Maintain positivity: Being empathetic to the first customer of the day is easy. However, to treat the last customer in the same way you treated the first customer, you need to remain positive and motivated. For example, you can stay positive by observing yourself for a week and noting down the times you feel a positive or negative emotion and the events that trigger it. This will give you a clear idea of activities to avoid when you have to remain positive to get through the day.                                                             

Understand your customer base: When you do not understand where the customer is coming from, it is easy to think that they are overreacting to a simple problem. Sometimes it is hard to mask those thoughts and act as if you are not empathetic. Accept feedback from your peers and customers.

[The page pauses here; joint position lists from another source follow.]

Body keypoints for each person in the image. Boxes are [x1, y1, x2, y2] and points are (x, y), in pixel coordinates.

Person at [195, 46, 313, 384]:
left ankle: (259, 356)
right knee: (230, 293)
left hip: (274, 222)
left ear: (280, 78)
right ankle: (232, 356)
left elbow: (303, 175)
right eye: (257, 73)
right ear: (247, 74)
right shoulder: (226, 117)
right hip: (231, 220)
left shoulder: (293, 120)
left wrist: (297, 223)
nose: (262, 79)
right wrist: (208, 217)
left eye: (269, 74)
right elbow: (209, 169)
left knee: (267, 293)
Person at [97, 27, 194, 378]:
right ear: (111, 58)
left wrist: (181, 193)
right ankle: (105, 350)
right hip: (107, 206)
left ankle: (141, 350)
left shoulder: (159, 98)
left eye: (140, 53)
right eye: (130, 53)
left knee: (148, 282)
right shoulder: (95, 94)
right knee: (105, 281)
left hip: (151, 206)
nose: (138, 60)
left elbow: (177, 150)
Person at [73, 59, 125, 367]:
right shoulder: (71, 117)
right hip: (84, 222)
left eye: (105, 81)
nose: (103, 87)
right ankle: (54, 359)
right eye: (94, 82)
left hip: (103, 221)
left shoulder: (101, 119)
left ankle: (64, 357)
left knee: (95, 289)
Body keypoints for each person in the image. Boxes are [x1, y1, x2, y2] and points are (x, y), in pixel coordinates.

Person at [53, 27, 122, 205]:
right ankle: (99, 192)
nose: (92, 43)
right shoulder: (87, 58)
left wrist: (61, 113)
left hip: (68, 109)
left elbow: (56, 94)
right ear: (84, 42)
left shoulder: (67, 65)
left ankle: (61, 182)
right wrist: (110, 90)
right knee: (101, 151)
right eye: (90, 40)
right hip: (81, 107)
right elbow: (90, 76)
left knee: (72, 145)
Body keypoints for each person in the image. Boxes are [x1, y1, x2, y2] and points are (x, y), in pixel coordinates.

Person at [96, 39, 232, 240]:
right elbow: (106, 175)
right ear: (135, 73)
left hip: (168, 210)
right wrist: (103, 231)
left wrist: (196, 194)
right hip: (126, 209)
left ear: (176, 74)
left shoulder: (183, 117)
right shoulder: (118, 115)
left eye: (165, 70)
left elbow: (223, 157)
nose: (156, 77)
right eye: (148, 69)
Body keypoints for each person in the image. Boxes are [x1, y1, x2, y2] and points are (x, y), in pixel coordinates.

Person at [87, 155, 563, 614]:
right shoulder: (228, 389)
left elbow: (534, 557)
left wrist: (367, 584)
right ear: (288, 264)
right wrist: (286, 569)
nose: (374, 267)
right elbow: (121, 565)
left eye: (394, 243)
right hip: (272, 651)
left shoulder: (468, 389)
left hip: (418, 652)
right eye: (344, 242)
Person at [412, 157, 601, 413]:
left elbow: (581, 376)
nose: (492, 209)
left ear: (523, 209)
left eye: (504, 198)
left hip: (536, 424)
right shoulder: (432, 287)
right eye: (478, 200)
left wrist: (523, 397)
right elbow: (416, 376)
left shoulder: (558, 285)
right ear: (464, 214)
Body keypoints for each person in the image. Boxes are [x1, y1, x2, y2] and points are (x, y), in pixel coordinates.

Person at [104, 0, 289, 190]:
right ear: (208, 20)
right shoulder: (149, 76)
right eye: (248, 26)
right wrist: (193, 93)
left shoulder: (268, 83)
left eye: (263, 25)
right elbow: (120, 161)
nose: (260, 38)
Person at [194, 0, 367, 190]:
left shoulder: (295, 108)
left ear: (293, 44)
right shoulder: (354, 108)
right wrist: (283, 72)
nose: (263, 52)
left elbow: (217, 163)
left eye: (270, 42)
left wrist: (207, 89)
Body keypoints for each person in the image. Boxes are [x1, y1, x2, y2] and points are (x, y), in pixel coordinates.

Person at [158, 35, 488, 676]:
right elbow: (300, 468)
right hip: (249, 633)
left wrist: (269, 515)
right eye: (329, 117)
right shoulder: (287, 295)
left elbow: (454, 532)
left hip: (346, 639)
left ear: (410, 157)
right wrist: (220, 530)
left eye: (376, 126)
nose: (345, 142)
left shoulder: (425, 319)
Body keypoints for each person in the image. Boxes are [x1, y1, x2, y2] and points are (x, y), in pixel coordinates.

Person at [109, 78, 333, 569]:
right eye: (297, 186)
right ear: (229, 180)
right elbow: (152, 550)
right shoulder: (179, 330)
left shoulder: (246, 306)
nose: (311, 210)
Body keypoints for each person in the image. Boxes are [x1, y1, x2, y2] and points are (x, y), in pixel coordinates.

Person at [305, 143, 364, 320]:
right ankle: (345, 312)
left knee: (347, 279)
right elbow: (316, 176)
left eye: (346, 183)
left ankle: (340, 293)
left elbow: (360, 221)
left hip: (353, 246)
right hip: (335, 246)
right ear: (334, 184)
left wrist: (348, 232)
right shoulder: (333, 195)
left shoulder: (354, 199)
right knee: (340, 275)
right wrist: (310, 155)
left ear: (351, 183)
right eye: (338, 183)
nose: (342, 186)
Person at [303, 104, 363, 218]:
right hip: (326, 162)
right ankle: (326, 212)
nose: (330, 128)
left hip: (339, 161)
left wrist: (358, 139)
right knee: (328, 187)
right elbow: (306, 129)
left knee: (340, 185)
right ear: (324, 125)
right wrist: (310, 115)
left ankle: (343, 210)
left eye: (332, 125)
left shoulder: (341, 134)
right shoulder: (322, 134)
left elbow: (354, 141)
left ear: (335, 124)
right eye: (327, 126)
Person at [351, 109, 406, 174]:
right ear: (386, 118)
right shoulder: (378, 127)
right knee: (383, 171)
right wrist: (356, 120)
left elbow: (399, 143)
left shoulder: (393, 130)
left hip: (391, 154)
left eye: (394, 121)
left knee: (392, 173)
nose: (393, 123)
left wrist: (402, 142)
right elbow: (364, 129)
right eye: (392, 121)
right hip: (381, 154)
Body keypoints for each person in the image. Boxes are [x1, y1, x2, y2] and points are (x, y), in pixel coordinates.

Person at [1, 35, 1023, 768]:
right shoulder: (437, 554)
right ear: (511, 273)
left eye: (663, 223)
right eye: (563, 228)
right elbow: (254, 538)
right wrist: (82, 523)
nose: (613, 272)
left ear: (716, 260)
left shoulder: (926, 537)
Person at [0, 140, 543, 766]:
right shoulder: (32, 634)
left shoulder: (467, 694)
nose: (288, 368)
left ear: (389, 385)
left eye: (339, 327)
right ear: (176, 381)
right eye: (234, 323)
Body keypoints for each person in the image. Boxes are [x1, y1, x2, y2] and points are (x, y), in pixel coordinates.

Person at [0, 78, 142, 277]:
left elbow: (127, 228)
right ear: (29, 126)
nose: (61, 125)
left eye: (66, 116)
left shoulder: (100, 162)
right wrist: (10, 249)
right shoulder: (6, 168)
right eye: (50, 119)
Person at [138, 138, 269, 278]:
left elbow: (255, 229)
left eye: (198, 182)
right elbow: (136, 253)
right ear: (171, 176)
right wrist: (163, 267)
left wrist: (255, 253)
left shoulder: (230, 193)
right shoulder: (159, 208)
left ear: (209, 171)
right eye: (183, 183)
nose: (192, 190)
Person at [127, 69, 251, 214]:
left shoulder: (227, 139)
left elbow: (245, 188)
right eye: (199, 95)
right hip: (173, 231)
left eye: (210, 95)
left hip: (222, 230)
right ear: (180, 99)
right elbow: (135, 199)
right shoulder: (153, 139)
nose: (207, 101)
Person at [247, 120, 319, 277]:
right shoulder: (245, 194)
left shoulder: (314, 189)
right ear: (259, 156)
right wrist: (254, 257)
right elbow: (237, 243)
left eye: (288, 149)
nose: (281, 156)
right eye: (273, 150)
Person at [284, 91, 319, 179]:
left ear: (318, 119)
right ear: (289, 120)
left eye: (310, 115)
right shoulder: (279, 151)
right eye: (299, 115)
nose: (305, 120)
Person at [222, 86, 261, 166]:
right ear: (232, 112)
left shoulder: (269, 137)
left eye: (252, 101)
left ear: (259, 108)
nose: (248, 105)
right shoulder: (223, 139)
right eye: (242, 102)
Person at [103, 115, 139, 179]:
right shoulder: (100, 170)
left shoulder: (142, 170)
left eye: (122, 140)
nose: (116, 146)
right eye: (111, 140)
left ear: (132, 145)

At the end of each conversation, ask your customers open ended questions like “What do you think would have made this conversation better?” If you hear a complaint about not being heard or respected, then you know that it is an empathy problem.

In conclusion, empathy plays a vital role in human relationships, communication, social bonding and in business. It helps to build trust, improve interactions, and foster compassion and kindness in various aspects of life. Businesses with empathetic staff have managed to build a loyal clientele base which have benefited them.